Les responsables de l'intelligence artificielle de l'administration Donald Trump démissionnent les uns après les autres

Chris Fall, directeur du Centre pour les normes et l'innovation en intelligence artificielle (CAISI), responsable de la régulation et de la normalisation des technologies d'IA au sein de l'administration du nouveau président américain Donald Trump, a quitté ses fonctions. Cette démission survient à un moment où le roulement du personnel dans ce secteur stratégique s'accélère. Fall n'avait occupé ce poste que pendant trois mois. C'est ce que rapporte Techcrunch.com rapporte .
Bien que les raisons du départ de Chris Fall n'aient pas encore été officiellement annoncées, il ne s'agit pas de la première perte au sein de la direction du CAISI. Son prédécesseur, Collin Burns, n'avait travaillé qu'une semaine avant d'être écarté en avril. Selon certaines informations, le fait que Burns ait travaillé auparavant chez Anthropic et les tensions entre l'administration Trump et cette entreprise seraient à l'origine de son départ. Avant lui, David Sacks, responsable de l'IA et des cryptomonnaies à la Maison Blanche, avait quitté son poste en mars.
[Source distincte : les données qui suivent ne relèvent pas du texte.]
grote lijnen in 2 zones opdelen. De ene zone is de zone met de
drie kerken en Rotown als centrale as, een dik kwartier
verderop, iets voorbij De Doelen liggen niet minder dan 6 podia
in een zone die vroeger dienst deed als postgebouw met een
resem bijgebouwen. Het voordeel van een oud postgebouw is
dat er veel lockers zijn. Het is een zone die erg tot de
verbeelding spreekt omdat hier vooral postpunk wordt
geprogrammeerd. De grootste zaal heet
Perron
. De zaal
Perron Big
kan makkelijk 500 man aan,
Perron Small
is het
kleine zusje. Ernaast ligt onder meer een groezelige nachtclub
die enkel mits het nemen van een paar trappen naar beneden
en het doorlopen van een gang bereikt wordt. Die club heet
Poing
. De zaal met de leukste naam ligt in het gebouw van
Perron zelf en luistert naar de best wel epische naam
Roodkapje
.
Le rôle du CAISI et les conflits internes
Le CAISI opère sous l'égide du National Institute of Standards and Technology (NIST) et se consacre au développement de normes techniques et de méthodes de test pour les modèles d'IA, ainsi qu'à l'évaluation des risques de cybersécurité. Cependant, on observe récemment une baisse de l'influence de ce centre. Notamment, dans le nouveau programme de cybersécurité baptisé "Gold Eagle" signé par la Maison Blanche, le CAISI n'a pas été inclus dans la liste des principaux exécutants.Parallèlement, le conflit sur le contrôle des exportations entre le département du Commerce des États-Unis et Anthropic concernant les modèles Mythos et Fable a également compliqué la situation dans le secteur. Bien que le ministère ait par la suite levé l'interdiction, cet événement a soulevé de nombreuses questions sur le contrôle étatique de l'IA. Demis Hassabis, directeur de Google DeepMind, appelle à la création d'un organisme indépendant géré par l'industrie elle-même pour réguler le secteur.
Concurrence technologique avec la Chine et risques futurs
La démission de Chris Fall coïncide avec l'annonce de la nouvelle version du modèle Kimi, développé par le laboratoire chinois Moonshot. Ce modèle a démontré qu'il pouvait rivaliser avec les développements occidentaux de pointe. L'administration Trump envisage actuellement d'interdire les modèles open-weight chinois. À cet égard, des experts comme David Sacks soulignent que de telles restrictions ne devraient pas devenir une stratégie de protectionnisme visant à protéger les laboratoires nationaux des États-Unis.À l'heure actuelle, les informations sur les activités du CAISI et sur la manière dont il évalue les grands modèles de langage (LLM) sont insuffisantes. Malgré les demandes répétées de TechCrunch, le département du Commerce des États-Unis et le NIST restent silencieux à ce sujet. L'impact de cette instabilité du personnel dans le domaine de l'IA sur la position des États-Unis dans la course technologique mondiale reste pour l'instant inconnu.